A perdu son vocabulaire

Les premiers mots sont toujours les plus difficiles. C’est l’incertitude, le saut dans le vide, la chute libre. Autour, le souffle en suspens, on ignore encore s’il s’agit d’une pièce spectaculaire ou d’un suicide sur la place publique. Il est 21:49, cela fait dix minutes que je torture trois bouts de phrases. Je pense que l’on peut libérer l’air des poumons et soit crier, soit détourner le regard. Pas les deux en même temps. Non. La nature humaine aime trop le drame pour s’empêcher de regarder; alors aussi horrible et insoutenable soit la scène, on criera en regardant, puis on regarda ailleurs en se disant « c’est affreux ».

21:55 – Je m’éclaire à la bougie comme si cela allait transformer mon clavier en parchemin et mes touches en plume et encrier. Je ferais à cette heure-ci n’importe quoi pour rendre le moment romantique et douceur. Mais mes pieds gelés n’ont qu’eux même pour se réchauffer; ils ont au moins la chance d’être deux et de pouvoir se caresser. Oui voilà, c’est un peu à cela que cela ressemble d’être moi à  22:00 un lundi soir, au bord du suicide littéraire. Je devrais penser à scotcher autour des panneaux électriques et des arrêts de bus des affiches sur lesquelles on lirait : «  A perdu son vocabulaire et son style, récompense à quiconque les retrouve et les ramène » avec une adresse poste restante en dessous.

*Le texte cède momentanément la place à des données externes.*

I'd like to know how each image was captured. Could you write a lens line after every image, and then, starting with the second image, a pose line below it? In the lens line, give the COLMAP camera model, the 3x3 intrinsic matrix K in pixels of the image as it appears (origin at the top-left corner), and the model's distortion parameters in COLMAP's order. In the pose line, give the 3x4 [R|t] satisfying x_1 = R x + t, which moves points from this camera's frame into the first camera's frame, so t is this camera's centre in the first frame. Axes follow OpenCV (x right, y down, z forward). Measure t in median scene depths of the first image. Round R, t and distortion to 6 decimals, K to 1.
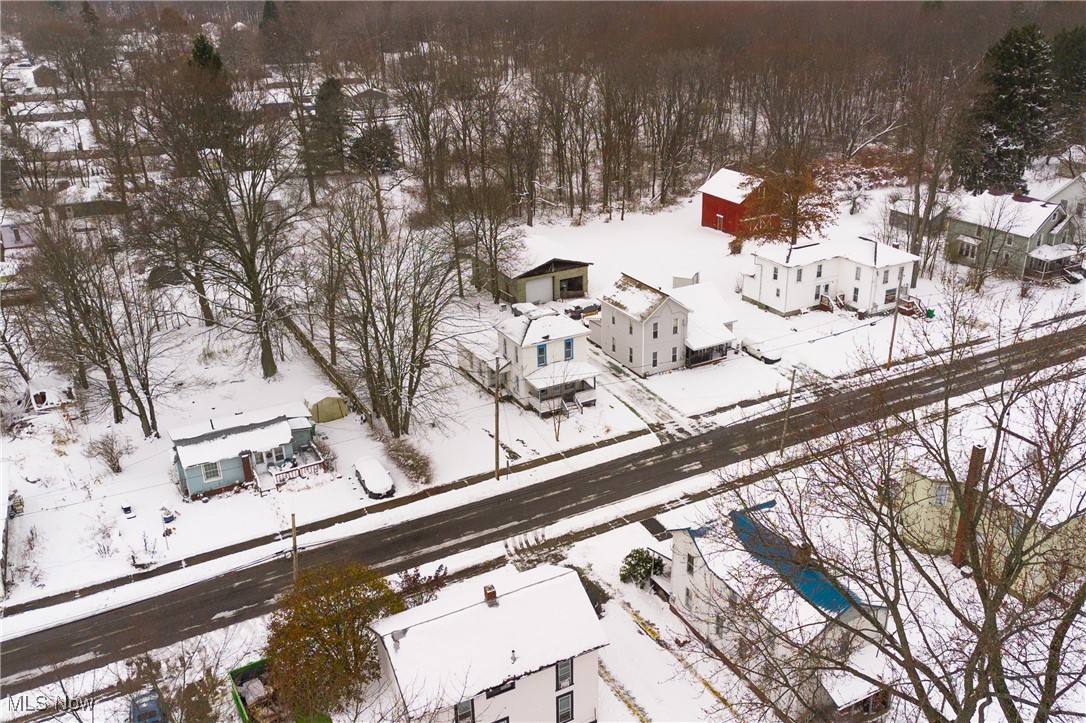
lens RADIAL K [[889.1, 0, 540.7], [0, 889.1, 355.9], [0, 0, 1]] dist [0.061548, -0.053266]
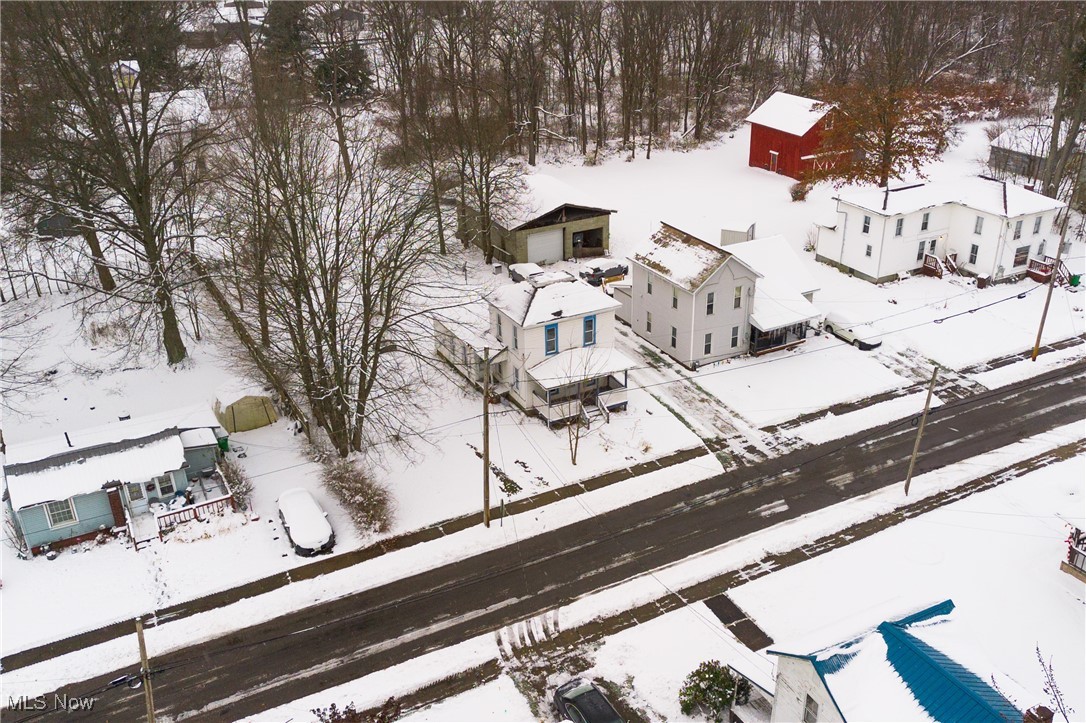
lens RADIAL K [[961.5, 0, 538.2], [0, 961.5, 369.2], [0, 0, 1]] dist [0.066103, -0.068192]
pose [[0.999981, 0.005986, -0.001148, -0.007894], [-0.005919, 0.998666, 0.051300, -0.015178], [0.001454, -0.051292, 0.998683, 0.231582]]
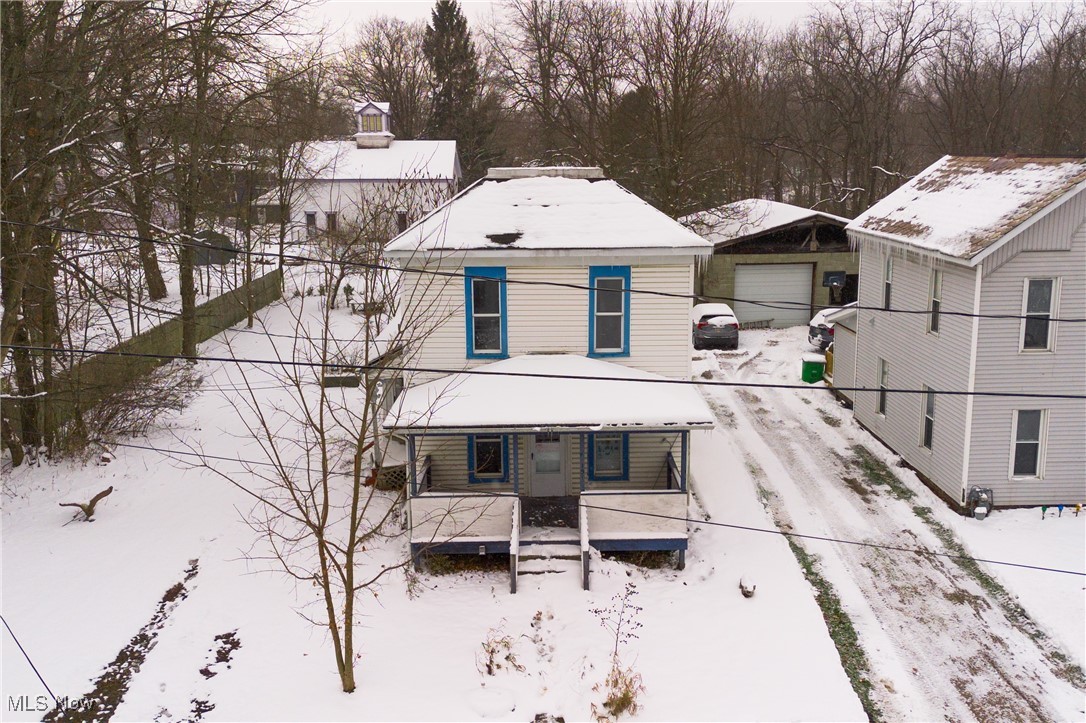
lens RADIAL K [[961.5, 0, 544.6], [0, 961.5, 323.9], [0, 0, 1]] dist [0.066103, -0.068192]
pose [[0.896799, 0.101284, -0.430690, 0.126188], [-0.187647, 0.968628, -0.162935, 0.041250], [0.400675, 0.226938, 0.887670, 0.738575]]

Quand les mots justes ne viennent pas, le sentiment de solitude grandit, vite, trop vite. L’ordinateur deviendrait presque un ennemi que l’on ferait n’importe quoi pour séduire pour qu’enfin il nous dise ce que l’on a envie d’entendre – comme le ferait un ami malhonnête ou pris de pitié. Mais non, Mac est un ami, un vrai, il ne ment jamais. Il est passif, patient, muet, juste, physiquement handicapé (la tendresse ne fait pas partie du tempérament de snow leopard). Mais mon Mac a le cerveau qui fonctionne à toute heure – en soutien du mien qui s’égare en rêveries un peu plus chaque minutes.